# Building a Round Pen



## Saddlebag (Jan 17, 2011)

Since my horses aren't "wild" my round pen is built of the electic fence push-in rods and 5/8" wide electric ribbon. 20 rods do a 50' pen quite nicely. Any horse that's been behind electric will respect the ribbon. Took me about an hour to set up and around 15 min to take down. A new spool of ribbon, and two pkgs of 10 rods was well under $200. I bot the rods with the pig tail ends, but the straight rods with the push in flange are stronger. You would need a bag of insulators for these to hold the ribbon. What is better with the straight rods is if they don't want to push in, you can hammer them in. Can't do that with the pig tails.


----------



## GoldSahara (May 4, 2010)

I bet mine would respect it, but I would rather not use anything electric or that they think is electric.
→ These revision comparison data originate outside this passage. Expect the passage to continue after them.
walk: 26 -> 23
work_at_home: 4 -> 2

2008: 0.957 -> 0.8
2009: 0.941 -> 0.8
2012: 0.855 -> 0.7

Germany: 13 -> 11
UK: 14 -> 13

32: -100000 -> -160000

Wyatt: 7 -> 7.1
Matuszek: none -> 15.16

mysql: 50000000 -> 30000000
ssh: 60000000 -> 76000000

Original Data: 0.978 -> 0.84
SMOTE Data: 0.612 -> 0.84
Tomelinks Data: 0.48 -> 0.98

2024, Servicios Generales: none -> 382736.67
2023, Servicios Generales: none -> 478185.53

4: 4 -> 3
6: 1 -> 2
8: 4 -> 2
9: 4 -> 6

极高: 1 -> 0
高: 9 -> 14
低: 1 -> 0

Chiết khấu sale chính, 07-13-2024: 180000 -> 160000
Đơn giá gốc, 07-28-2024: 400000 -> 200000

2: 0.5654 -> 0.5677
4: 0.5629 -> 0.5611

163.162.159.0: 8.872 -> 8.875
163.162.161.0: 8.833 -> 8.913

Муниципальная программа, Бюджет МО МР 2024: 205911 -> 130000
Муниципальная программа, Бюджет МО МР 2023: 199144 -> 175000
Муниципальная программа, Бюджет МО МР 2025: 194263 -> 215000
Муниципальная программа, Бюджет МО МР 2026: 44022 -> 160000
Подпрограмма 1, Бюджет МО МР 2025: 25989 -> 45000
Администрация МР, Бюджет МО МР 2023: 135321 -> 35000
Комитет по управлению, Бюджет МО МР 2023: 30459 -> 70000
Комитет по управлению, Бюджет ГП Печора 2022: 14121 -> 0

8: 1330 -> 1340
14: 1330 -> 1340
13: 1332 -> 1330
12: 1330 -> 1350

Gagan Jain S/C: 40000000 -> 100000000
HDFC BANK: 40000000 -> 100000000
I don't want them to fear getting zapped. Maybe something with push rods would work though....
_Posted via Mobile Device_


----------



## Joe4d (Sep 1, 2011)

could buy a bunch of poplar or juniper seedlings, plant and wait ? Ooh Ooh, even better and cheaper and you could move it every year. Get a couple packages of corn seeds, plant em in a circle !


----------



## THN (Oct 11, 2011)

I need to make a round pen as well. I have a lot of cedar posts just lying around. i think i am going to use those then go into the woods and cut down a bunch of saplings for rails.


----------